I’ve bounced around a variety of different jobs to pay the bills, but the work ethic is something that both of my parents instilled in me at a young age. They never had an issue with me pursuing the arts as a career, so long as I showed dedication to the craft by giving it my all. Aside from working a plethora of jobs I really didn’t have an interest in, my parents were a strong driving force in my resilience when faced with adversary. I’m very appreciative of them.
Although the life lessons I’ve learned through the various job responsibilities led me to improving my skills in communication, cooperation and efficiency, It was my many incredible professors at the ArtCenter College of Design that really paved the way for me as a skilled and disciplined artist.
The road to get there wasn’t easy, especially after having a very bland learning experience at a community college post high school. After a year of studying graphic design in 2005, I dropped out and figured school just wasn’t something I was interested in and thus spent the next decade working jobs that would keep me afloat long enough to build up my skills as an artist. I’m surprised that lasted as long as it did before I made a move, but my wife, girlfriend at the time, encouraged me every step of the way. She’s played a huge role in my success as an artist and I wouldn’t be anywhere near progressing into my career goals, let alone pursued art as a career to begin with if it wasn’t for her support.
In my mid to late 20’s, she convinced me to look into going back to school. I knew that if I was going to go through this again, it needed to be something I was really passionate about. My high school had a terrible art program so one thing I really wanted to aim for was finding a school that valued building a strong drawing and painting foundation while also focusing on design. That’s when I took a year off of the day job to focus on building a strong entry portfolio. My cousin at the time was midway through her college education at the ArtCenter College of Design and recommended I apply – a few months later I was accepted into the school with a decent scholarship and the following fall term I’d be entering as part of the illustration department with a focus in the entertainment arts track.

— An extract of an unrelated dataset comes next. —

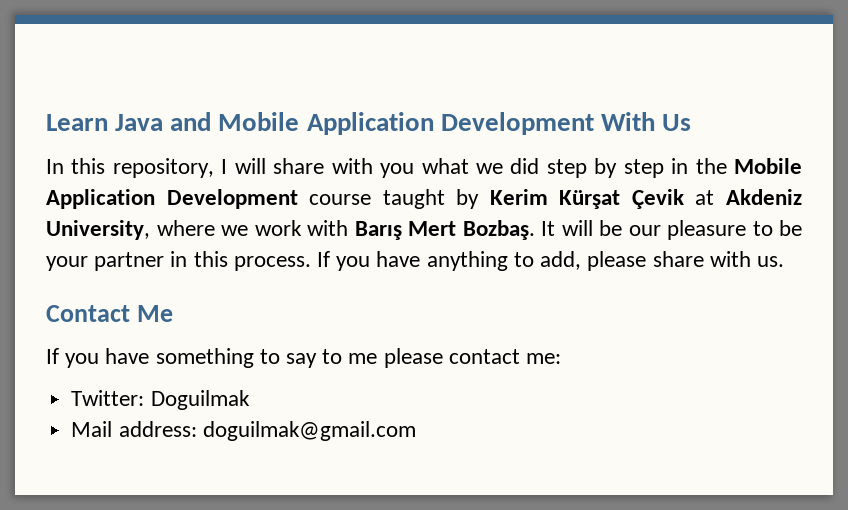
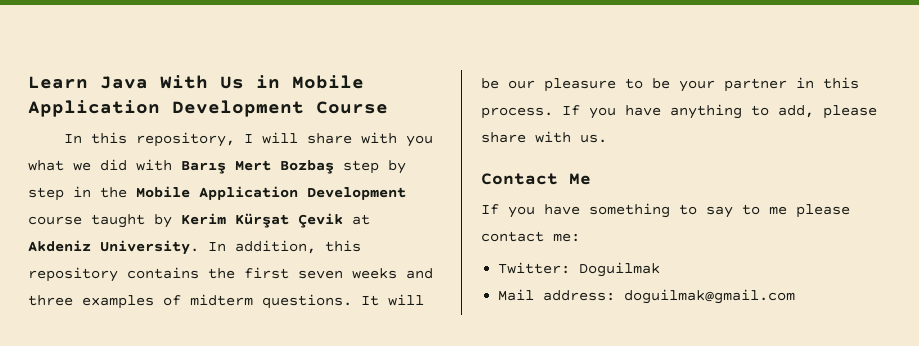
[170,112,692,135] and Mobile Application Development With Us -> [160,75,364,89] [28,100,388,117] With Us in Mobile Application Development Course
(540, 166) none -> [136,159,334,174] with Barış Mert Bozbaş
[46,220,535,240] University, where we work with Barış Mert Bozbaş. -> [100,240,361,255] [28,267,433,282] [28,294,352,309] University. In addition, this repository contains the first seven weeks and three examples of midterm questions.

There are so many people that are currently in my life and those that have moved on for me to thank. Although this is all just a small fraction of those people, I’m grateful for everyone and every experience, good and bad, that I’ve had. I continue to grow and learn everyday and I hope I can provide the same level of encouragement to others, that I’ve experienced myself thanks to the wonderful people I’ve been surrounded by throughout my life.